There are two fundamental procedural avenues that are followed when initiating proceedings in the Surrogate’s Court to administer a decedent’s estate. If the person died testate (having left a Last Will), the proceedings concern the Probate of the purported Will. If the person died intestate (without a Will), the proceedings are determined to be an Administration of the estate.
It is fairly common that a fiduciary or beneficiary of an estate may receive information that the fiduciary must be bonded or receive a bond in order to complete his appointment by the Surrogate’s. Court. The bonding requirement of an Executor (when a Will is probated) or an Administrator (in an intestate estate) is not as mysterious as it may sound.
A bond is essentially an insurance policy issued by a surety company that provides security for the estate assets. If the fiduciary misappropriates or improperly takes estate assets, the bonding company may be required to reimburse the estate for the loss and, in turn, try to recover the lost assets from the fiduciary.

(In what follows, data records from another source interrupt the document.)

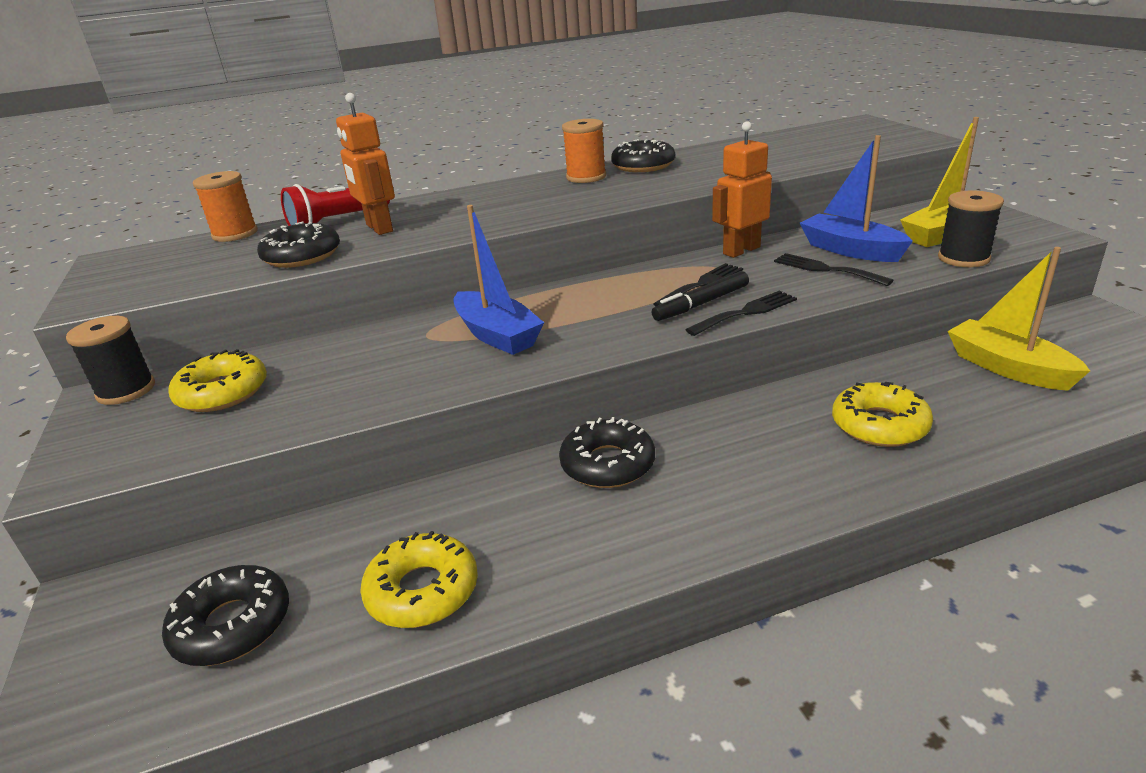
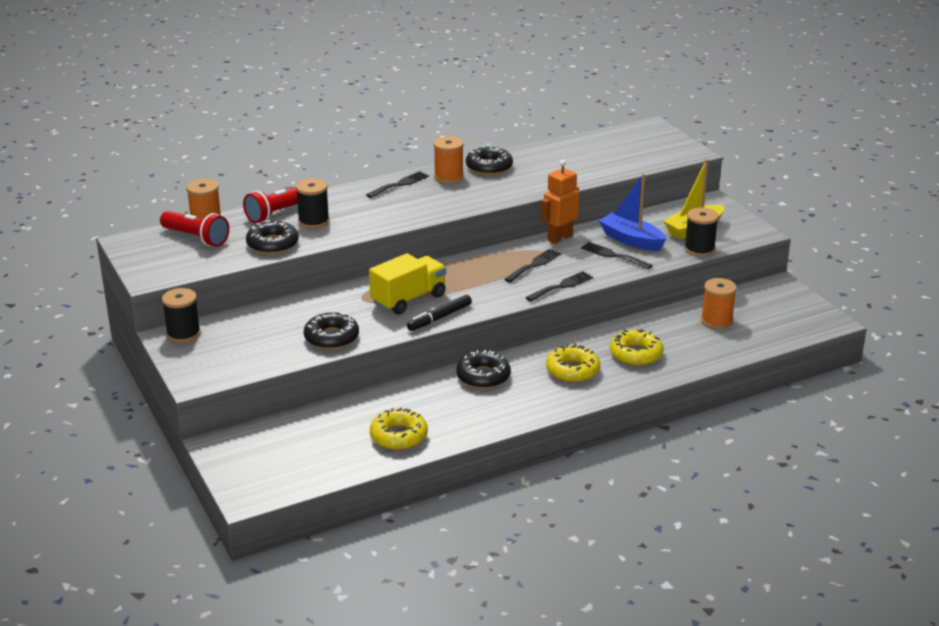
camera: 10 degrees left, 0 degrees up
black donut [162,565,289,666] -> black donut moved to [304,312,359,349]
yellow donut [168,349,267,412] -> yellow donut moved to [546,344,600,383]
orange robot [336,93,395,235] -> black spool [296,178,330,229]
blue boat [454,205,544,355] -> yellow truck [369,253,446,315]
black marker [651,271,749,321] -> black marker moved to [407,295,472,331]
yellow boat [948,247,1090,391] -> orange spool [701,278,737,329]
none -> red flashlight [160,211,229,247]
none -> black fork [366,171,429,198]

In view of the financial risk that a surety incurs by issuing a bond to a fiduciary, the surety company will require that the fiduciary have a solid financial and credit background. I have been involved in a number of matters where a person was approved by the Surrogate’s Court to act as an Executor or Administrator only to be rejected by the bonding company. If the prospective fiduciary cannot obtain the bond required by the Court, he most likely would need to forfeit his appointment in favor or an alternate fiduciary who can satisfy the bonding company.
The amount of the bond required by the Court depends upon many factors. Primarily, the value of the decedent’s estate is the starting point. The greater the value of the assets, the larger the required bond. The bonding company will charge the estate an annual premium for the cost of the bond. The larger the amount of the bond, the larger the premium cost.
It is not uncommon to see standard language in a Last Will to the effect that the requirement of obtaining a bond by the Executor is waived. In most probate matters, the Court does not require the posting of a bond. However, there are a number of situations where even in probate proceedings the Court may require that a bond be filed with the Court as a condition to the fiduciary’s appointment. For example, if the Court is asked to issue Preliminary Letters Testamentary, Surrogate’s Court Procedure Act (SCPA) Section 1412(5) gives the Court discretion to require a bond.
The appointment of an Administrator in an intestate estate usually requires the filing of a bond (SCPA 805), although the filing can sometimes be avoided if all of the estate beneficiaries agree that the filing be dispensed with.
After Estate Settlement has been completed, the fiduciary is required to make a final distribution of estate assets to estate beneficiaries. When all beneficiaries have signed a Release Form or the Court has issued a Decree settling the fiduciary’s Accounting, the bond will be terminated.
I have represented many fiduciaries who have been required by the Court to obtain a Surety Bond. New York Estate Attorneys typically contact various agencies that act as brokers in connection with the Bond Application Process. Since it is not always easy for persons to qualify for a bond, it is a good idea to speak with a bonding company before papers or Petitions are submitted for Probate or Intestate Administration to get a preliminary determination as to whether the person applying to be appointed as a fiduciary can qualify for a bond required by the Court. I work closely with my clients in all aspects of estate administration and assist them with their bond applications.